Kraft Plans $2 Billion in Cost Cuts in Return to Core Strategy

Kraft Heinz Co. is returning to its tried-and-true cost-cutting strategy as the packaged-food giant looks to beef up its long-term financial position.

The company will target $2 billion in savings over the next five years by focusing on procurement, manufacturing and logistics, according to a presentation released ahead of its investor day.

As part of what it’s calling a “strategic transformation plan,” Kraft is now targeting organic net sales growth of 1% to 2%. The ketchup-maker is also expecting long-term adjusted EPS growth of 4% to 6%.

“We are committed to returning Kraft Heinz to consistent growth on both the top and bottom lines,” Chief Financial Officer Paulo Basilio said in a statement.

A renewed focus on cost-cutting reads like a return to normal operating procedure for Kraft Heinz, which was created in a 2015 merger orchestrated by Warren Buffett and 3G Capital. Traditionally, 3G’s managers were known more for cost-cutting than nurturing brands, and after merging H.J. Heinz and Kraft Foods, the then-CEO slashed nearly $2 billion in expenses at the combined company.

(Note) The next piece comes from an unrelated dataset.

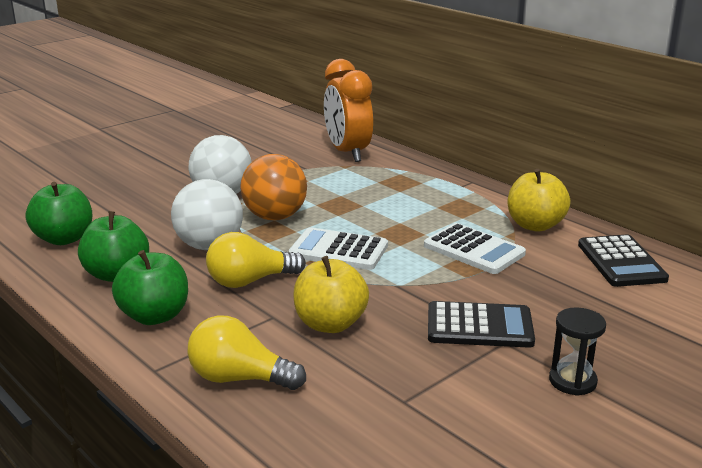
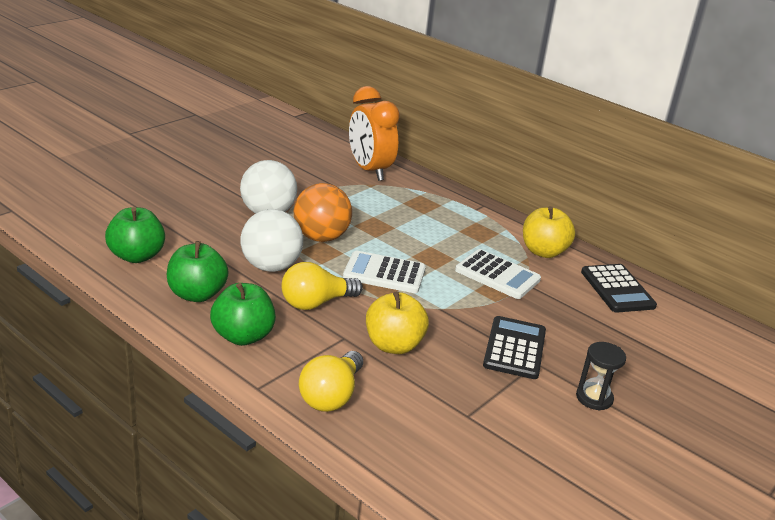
camera: 10 degrees left, 5 degrees up
yellow light bulb [188,316,306,390] -> yellow light bulb turned 75 degrees counterclockwise [299,351,363,412]
black calculator [428,301,535,348] -> black calculator turned 75 degrees counterclockwise [483,316,546,379]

When cost-cutting slowed, the spotlight turned to the company’s struggle to grow sales with a portfolio of food brands that was largely considered out-of-step with modern tastes. However, the pandemic reignited consumer interest in comfort staples like Oscar Mayer lunch meats and Kraft macaroni and cheese, giving it a boost during lockdowns.

Wall Street Journal reported on the planned cost cuts earlier.

Kraft shares rose as much as 4.9% in early morning trading before paring some of the gains.